→ **Work instruction 1**: Repeat word for word the passage of the shape-matching summary between "Outperforms state-of-the-art feature learning" and "bypassing expensive solvers.", inclusive.
→ **Work instruction 2**: For each statement, say yes or no to whether the shape-matching summary supports it, and quote the words of the summary that decide it: (a) the proposed framework swaps fixed basis functions for learnable ones; (b) the proposed method depends on conventional functional map solvers; (c) the inhibition functions serve as filters in spectral convolution.

From Feature Learning to Spectral Basis Learning: A Unifying and Flexible Framework for Efficient and Robust Shape Matching

TL;DR

This paper introduces a unified framework for shape matching that optimizes spectral basis functions through unsupervised learning, improving robustness and efficiency over traditional methods.

Contribution

It presents the first unsupervised spectral basis learning method for shape matching, jointly optimizing feature extraction and basis functions end-to-end.

Findings

Outperforms state-of-the-art feature learning methods in challenging scenarios.

Significantly reduces computational overhead by bypassing expensive solvers.

Provides theoretical insights linking basis optimization to spectral convolution.

Abstract

Shape matching is a fundamental task in computer graphics and vision, with deep functional maps becoming a prominent paradigm. However, existing methods primarily focus on learning informative feature representations by constraining pointwise and functional maps, while neglecting the optimization of the spectral basis-a critical component of the functional map pipeline. This oversight often leads to suboptimal matching results. Furthermore, many current approaches rely on conventional, time-consuming functional map solvers, incurring significant computational overhead. To bridge these gaps, we introduce Advanced Functional Maps, a framework that generalizes standard functional maps by replacing fixed basis functions with learnable ones, supported by rigorous theoretical guarantees. Specifically, the spectral basis is optimized through a set of learned inhibition functions. Building on this, we propose the first unsupervised spectral basis learning method for robust non-rigid 3D shape matching, enabling the joint, end-to-end optimization of feature extraction and basis functions. Our approach incorporates a novel heat diffusion module and an unsupervised loss function, alongside a streamlined architecture that bypasses expensive solvers and auxiliary losses. Extensive experiments demonstrate that our method significantly outperforms state-of-the-art feature-learning approaches, particularly in challenging non-isometric and topological noise scenarios, while maintaining high efficiency. Finally, we reveal that optimizing basis functions is equivalent to spectral convolution, where inhibition functions act as filters. This insight enables enhanced representations inspired by spectral graph networks, opening new avenues for future research. Our code is available at https://github.com/LuoFeifan77/Unsupervised-Spectral-Basis-Learning.

→ **Data supplied**:

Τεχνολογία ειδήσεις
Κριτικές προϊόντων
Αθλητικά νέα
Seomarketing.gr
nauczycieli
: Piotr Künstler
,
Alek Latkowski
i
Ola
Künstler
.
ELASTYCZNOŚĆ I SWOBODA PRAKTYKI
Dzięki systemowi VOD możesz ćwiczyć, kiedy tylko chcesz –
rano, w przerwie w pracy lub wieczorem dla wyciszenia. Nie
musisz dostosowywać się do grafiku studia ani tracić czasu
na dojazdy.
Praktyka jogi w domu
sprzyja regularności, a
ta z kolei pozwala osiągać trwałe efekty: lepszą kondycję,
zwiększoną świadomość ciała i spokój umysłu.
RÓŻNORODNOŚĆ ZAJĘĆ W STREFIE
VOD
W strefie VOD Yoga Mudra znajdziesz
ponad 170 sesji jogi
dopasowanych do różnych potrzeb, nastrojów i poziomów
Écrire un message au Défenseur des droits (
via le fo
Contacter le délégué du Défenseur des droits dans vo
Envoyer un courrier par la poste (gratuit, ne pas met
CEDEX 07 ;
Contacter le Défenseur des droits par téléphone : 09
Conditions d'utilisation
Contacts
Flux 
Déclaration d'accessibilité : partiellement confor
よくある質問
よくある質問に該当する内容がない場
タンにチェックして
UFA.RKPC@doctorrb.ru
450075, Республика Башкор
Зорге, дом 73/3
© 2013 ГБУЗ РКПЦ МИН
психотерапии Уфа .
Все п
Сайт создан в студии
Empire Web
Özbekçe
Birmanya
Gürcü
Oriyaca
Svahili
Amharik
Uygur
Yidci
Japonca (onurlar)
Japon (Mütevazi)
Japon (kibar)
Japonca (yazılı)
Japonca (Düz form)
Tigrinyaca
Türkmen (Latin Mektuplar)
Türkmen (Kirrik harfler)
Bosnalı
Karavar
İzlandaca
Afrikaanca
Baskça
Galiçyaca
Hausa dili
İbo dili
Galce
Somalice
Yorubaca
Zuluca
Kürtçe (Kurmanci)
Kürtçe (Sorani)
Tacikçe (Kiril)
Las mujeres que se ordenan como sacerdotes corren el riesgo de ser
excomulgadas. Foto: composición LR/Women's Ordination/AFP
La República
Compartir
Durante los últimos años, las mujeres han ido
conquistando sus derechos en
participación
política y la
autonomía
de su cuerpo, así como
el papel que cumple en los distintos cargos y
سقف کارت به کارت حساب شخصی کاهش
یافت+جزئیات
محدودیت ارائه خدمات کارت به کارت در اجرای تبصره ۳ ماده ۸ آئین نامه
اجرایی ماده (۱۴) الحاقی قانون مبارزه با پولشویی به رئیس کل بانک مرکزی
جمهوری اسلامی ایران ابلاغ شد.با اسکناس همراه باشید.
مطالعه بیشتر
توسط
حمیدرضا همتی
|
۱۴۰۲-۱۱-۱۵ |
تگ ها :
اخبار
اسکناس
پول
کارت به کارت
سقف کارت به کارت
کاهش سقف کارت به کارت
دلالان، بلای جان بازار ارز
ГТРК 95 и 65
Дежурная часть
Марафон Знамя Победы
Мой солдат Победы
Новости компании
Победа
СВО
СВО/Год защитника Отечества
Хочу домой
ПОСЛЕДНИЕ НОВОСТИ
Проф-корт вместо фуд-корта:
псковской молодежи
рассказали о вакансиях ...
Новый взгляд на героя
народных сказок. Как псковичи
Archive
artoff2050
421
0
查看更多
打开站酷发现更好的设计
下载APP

→ **Solution 1**:
Outperforms state-of-the-art feature learning methods in challenging scenarios.

Significantly reduces computational overhead by bypassing expensive solvers.

→ **Solution 2**:
(a) Yes: "replacing fixed basis functions with learnable ones"
(b) No: "a streamlined architecture that bypasses expensive solvers and auxiliary losses"
(c) Yes: "optimizing basis functions is equivalent to spectral convolution, where inhibition functions act as filters"